- #Carbon copy cloner for mac 10.7.5 for mac os x#
- #Carbon copy cloner for mac 10.7.5 mac os#
- #Carbon copy cloner for mac 10.7.5 install#
- #Carbon copy cloner for mac 10.7.5 update#
- #Carbon copy cloner for mac 10.7.5 upgrade#
Plus, it will take time to do the official switch – you’ll have to rebuild your apps, delete old versions that don’t work, sort out new workflows, new versions, reinstall, find license agreements, it all takes time (and it’s not billable for freelancers). Really, that is the safest way – but its frustrating as the performance of a system booted on an external drive isn’t quite what you’re used to, and it’s a bit clunky. You want to play in a protected ‘sand-box’ (I preferred ‘sandpit’ but hey…) so you don’t accidentally convert your current projects to the new system and find yourself committed to the switch. New versions of software often change the file format and rarely is it back-compatible.
#Carbon copy cloner for mac 10.7.5 install#
Install the new software on the fresh OS, and play with COPIES of older projects that you copied across.
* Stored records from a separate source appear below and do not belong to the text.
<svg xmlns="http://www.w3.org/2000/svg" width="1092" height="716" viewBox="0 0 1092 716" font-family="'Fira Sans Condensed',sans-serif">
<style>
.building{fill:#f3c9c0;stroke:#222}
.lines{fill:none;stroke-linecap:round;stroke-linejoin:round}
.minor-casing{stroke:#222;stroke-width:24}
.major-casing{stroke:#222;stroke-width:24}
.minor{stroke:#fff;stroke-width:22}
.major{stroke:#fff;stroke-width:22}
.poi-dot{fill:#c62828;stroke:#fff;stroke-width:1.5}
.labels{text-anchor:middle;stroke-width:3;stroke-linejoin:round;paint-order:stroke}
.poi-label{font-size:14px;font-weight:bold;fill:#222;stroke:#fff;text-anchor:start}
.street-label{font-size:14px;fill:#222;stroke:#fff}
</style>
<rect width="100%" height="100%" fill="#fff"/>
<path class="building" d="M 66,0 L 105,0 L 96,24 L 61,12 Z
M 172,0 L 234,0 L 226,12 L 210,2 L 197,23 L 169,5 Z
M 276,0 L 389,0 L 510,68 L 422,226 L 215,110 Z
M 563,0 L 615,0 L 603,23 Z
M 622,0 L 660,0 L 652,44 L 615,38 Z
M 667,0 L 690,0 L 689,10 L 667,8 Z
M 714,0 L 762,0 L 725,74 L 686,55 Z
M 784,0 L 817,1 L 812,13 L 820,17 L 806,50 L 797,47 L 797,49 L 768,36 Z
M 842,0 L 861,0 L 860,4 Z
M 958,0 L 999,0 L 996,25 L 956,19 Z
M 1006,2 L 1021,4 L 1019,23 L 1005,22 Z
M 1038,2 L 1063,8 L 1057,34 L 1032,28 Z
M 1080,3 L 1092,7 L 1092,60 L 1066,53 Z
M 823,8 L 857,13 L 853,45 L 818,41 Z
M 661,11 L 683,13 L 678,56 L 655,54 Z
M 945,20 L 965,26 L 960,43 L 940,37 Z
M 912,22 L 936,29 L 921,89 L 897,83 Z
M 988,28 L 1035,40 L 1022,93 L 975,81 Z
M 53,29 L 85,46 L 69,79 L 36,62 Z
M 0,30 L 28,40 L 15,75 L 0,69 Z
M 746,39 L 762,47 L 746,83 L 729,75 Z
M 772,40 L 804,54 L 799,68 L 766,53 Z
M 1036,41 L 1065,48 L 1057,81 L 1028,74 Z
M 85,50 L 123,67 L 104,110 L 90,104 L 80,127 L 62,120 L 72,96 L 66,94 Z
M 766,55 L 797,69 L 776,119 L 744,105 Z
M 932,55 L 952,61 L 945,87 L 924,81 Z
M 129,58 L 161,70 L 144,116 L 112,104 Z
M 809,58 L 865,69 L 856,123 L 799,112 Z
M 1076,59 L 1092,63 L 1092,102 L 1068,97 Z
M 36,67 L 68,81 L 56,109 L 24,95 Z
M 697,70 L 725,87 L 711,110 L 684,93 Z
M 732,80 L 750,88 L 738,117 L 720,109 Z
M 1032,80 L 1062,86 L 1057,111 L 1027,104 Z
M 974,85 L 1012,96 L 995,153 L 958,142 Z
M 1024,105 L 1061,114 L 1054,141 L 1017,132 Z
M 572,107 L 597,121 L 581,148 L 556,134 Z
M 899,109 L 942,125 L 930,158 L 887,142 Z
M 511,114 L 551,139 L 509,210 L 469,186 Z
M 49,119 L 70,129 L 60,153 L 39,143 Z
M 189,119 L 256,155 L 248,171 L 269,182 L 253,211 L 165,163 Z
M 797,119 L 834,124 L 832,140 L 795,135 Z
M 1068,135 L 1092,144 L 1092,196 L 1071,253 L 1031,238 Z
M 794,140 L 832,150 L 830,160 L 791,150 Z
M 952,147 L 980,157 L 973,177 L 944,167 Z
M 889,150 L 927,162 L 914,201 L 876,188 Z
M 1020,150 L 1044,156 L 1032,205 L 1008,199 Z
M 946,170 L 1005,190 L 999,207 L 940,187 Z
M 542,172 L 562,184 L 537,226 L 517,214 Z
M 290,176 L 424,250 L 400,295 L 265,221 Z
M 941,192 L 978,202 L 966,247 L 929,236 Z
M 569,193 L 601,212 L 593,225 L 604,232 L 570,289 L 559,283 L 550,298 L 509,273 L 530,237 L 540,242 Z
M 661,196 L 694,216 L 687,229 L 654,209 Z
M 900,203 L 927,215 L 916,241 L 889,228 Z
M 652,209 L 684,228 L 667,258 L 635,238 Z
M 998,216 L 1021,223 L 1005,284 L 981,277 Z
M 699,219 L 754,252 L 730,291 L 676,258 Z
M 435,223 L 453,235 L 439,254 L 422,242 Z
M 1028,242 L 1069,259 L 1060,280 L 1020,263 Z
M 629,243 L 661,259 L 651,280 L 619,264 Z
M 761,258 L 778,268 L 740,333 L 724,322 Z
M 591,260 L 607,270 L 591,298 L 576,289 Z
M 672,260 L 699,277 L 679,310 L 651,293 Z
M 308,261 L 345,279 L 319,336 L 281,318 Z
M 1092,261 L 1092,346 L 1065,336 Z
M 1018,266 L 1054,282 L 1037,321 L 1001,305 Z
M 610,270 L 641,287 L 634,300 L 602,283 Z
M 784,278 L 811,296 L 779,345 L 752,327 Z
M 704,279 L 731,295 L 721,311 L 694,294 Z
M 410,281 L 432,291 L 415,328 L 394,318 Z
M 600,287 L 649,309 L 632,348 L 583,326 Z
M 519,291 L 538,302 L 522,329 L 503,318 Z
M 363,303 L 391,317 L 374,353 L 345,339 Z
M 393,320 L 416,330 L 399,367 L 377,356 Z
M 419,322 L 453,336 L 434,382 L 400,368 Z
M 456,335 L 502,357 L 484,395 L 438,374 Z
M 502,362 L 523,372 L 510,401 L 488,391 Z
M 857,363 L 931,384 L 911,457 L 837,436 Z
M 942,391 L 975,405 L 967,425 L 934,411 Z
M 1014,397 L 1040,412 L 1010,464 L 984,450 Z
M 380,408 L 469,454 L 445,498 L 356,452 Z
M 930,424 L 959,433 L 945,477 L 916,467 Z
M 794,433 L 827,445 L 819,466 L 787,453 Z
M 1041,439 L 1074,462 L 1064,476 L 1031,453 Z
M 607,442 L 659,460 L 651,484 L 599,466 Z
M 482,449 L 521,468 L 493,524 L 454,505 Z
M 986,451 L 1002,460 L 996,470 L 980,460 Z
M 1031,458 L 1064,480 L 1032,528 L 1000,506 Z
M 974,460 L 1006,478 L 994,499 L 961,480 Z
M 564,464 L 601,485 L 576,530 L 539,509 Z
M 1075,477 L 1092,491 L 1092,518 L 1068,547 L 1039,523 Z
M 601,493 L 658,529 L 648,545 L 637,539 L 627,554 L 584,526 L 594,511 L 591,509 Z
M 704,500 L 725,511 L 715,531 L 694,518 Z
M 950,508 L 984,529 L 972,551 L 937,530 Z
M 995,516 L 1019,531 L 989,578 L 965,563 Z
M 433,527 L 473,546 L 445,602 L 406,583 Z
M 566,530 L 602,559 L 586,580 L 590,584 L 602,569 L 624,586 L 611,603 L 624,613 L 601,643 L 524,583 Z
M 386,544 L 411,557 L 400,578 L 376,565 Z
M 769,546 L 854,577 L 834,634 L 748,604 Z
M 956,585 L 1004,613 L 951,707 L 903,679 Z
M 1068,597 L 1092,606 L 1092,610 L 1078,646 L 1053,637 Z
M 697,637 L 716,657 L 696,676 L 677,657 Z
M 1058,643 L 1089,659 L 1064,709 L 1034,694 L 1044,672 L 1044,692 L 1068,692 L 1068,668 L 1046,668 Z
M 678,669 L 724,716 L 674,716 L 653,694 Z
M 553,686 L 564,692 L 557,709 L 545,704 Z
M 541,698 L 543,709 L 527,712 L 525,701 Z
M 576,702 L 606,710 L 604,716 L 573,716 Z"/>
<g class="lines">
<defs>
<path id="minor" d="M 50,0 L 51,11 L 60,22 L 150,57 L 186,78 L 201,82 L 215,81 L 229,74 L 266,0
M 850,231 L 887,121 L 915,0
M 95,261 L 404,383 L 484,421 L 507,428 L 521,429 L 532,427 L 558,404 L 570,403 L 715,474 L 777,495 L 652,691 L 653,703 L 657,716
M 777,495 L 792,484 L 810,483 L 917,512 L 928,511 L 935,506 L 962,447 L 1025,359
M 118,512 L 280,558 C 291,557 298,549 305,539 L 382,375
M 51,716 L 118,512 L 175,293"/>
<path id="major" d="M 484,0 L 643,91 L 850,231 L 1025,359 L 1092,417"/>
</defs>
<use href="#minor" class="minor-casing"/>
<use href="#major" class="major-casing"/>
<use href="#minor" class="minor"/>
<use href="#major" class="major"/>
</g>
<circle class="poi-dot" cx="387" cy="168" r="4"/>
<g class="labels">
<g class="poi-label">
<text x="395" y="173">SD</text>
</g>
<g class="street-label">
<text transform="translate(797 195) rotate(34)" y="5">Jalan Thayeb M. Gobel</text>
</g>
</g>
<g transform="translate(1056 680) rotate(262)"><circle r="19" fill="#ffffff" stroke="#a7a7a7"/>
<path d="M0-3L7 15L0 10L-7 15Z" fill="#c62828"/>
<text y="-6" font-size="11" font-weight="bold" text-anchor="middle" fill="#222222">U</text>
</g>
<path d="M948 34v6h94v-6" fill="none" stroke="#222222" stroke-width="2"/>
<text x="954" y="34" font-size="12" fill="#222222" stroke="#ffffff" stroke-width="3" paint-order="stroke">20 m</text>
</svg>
The safest option for me is (having backed up your main machine of course) to unwrap a brand new hard drive, format it and install the latest OS on it, then boot from THAT.
#Carbon copy cloner for mac 10.7.5 upgrade#
Things can go wrong, things like backups and archives invariably take more time than you thought, and what if it’s all horrible and you need to back track? Smaller jumps, a minor ‘point-oh-one’ upgrades can be welcome relief, but this is a ‘point-one’ and it needs an OS upgrade to boot (pun not intended).
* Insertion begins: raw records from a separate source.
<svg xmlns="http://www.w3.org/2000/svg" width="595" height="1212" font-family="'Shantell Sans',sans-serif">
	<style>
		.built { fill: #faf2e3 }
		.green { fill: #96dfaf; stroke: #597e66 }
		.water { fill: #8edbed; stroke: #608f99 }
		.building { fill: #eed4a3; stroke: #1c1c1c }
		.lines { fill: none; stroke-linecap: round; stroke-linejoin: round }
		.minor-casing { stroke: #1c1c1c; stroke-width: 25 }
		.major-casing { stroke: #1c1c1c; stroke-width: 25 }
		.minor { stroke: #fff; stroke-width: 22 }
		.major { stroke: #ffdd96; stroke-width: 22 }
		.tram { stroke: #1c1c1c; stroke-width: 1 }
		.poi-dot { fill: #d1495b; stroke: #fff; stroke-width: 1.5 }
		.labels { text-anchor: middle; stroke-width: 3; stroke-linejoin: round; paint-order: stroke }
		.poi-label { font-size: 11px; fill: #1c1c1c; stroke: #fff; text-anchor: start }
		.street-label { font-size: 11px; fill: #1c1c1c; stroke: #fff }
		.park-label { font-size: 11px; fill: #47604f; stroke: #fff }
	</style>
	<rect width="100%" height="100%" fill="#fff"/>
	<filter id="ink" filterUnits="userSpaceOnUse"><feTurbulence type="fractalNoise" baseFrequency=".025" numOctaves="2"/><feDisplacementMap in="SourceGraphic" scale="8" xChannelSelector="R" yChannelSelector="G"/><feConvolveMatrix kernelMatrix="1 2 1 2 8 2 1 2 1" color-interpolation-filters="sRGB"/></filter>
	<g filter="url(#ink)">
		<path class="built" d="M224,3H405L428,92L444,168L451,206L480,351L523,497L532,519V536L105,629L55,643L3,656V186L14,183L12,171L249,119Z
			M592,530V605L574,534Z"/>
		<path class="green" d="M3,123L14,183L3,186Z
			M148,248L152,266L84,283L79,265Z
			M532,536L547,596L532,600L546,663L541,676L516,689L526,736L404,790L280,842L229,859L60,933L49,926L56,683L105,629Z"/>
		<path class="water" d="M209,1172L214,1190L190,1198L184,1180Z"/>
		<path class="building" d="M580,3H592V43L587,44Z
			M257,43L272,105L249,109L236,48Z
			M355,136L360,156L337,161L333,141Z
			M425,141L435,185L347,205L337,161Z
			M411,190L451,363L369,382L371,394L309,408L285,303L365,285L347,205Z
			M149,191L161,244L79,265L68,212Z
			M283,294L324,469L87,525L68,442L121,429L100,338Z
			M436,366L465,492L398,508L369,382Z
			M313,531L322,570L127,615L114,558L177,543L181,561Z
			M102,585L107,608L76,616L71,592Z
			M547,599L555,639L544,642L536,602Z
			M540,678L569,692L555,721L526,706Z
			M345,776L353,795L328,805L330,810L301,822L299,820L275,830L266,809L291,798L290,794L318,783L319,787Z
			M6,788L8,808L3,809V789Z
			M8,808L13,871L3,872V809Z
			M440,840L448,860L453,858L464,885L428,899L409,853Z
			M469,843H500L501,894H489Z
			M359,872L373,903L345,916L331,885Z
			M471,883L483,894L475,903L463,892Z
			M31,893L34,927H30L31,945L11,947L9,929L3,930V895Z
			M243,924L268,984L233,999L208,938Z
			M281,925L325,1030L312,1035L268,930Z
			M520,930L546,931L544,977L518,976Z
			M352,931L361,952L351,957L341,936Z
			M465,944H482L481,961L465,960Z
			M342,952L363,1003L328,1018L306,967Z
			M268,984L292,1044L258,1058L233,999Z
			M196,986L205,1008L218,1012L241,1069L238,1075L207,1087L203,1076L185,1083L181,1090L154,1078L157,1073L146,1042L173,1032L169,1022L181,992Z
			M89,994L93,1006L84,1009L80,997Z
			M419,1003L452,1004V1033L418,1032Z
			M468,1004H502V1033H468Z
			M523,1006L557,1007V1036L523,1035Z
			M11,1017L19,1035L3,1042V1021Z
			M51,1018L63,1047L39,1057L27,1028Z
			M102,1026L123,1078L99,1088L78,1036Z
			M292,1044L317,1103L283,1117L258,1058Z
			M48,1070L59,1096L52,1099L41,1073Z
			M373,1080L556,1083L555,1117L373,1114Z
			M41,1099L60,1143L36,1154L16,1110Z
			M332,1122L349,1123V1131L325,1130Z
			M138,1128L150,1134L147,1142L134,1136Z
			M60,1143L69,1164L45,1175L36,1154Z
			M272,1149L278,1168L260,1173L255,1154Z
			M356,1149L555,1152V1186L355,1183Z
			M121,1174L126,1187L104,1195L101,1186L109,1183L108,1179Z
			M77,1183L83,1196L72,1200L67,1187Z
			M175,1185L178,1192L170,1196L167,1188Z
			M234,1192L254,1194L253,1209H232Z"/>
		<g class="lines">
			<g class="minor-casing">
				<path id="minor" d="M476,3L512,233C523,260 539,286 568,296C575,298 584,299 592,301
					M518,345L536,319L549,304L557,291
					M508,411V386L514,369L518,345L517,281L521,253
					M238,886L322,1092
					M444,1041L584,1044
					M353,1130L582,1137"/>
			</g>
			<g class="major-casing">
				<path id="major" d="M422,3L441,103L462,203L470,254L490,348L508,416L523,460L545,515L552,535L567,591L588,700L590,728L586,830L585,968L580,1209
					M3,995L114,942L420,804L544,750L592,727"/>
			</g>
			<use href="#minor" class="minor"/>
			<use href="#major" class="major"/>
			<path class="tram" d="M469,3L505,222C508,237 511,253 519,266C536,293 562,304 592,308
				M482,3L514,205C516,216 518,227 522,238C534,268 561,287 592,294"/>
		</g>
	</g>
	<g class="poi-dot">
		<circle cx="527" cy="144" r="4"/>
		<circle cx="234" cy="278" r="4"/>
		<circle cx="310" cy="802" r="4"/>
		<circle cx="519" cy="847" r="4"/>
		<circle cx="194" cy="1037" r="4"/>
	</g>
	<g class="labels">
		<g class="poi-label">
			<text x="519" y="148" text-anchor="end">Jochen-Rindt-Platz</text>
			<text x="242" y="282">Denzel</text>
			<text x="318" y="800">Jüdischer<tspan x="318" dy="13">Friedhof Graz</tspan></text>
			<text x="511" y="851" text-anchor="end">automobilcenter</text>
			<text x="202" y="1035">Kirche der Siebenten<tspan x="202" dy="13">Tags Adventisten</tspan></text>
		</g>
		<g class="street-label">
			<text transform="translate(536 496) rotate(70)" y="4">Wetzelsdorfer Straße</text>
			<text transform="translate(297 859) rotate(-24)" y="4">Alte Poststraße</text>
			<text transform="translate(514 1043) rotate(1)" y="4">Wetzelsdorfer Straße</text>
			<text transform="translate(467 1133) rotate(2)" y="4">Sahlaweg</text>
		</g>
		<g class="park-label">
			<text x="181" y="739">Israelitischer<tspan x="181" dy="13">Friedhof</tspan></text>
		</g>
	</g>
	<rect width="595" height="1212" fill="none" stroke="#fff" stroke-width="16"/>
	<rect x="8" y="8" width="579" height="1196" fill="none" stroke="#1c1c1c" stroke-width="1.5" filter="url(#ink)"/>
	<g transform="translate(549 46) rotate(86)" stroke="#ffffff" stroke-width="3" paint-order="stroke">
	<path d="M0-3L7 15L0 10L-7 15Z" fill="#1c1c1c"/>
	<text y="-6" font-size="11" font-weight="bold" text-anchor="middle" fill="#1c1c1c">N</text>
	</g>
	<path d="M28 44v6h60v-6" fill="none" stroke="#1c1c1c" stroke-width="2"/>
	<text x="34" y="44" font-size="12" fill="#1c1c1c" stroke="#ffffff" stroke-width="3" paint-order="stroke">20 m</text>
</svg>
Rule 1 of upgrades: never upgrade during a job.
#Carbon copy cloner for mac 10.7.5 update#
#Carbon copy cloner for mac 10.7.5 mac os#
We're not expecting magic, but not even having an ETA for support for a Mac OS that has been available in the retail channel for 90 days (and in developer preview for 9 months) is really problematic.Okay, I admit it. If Dell KACE is not already enrolled in the Mac Developer Program, please do so. If we end up having to build and maintain a separate non-KACE imaging tool for NetBooting and imaging all Macs that are less than a year old (which represents the vast majority of our imaging work), it will become less and less clear why we are using the K2000 to image Macs at all. With Mac OS X, once Apple has released a major new OS version, it's typically only a few months before they begin shipping new computers that require that new version. This is actually a bigger deal than Windows 8 for us, because we can simply choose to hold off upgrading our images to Windows 8. Meanwhile, we're preparing to order some new Apple computers that almost certainly won't boot anything less than 10.8.x., and our newest MacBook Pros and Airs are highly unstable in the 10.7.5 NetBoot environment. 10.8 has been out in preview since February, in full release for 90 days, and there's no word on an ETA for K2000 support.

10.7 was not supported in K2000 NetBoot until more than a year after its full release.
#Carbon copy cloner for mac 10.7.5 for mac os x#
I am concerned that timely support for Mac OS X seems to be slipping, and this is only becoming more painful as Apple seems to be returning to a near-yearly OS release schedule. Standardizing on a single imaging suite for both Mac OS X and Windows was a big change for us since we have roughly equal numbers of each that make up our pool of college-owned systems, a fully functional environment is equally critical for each of these platforms.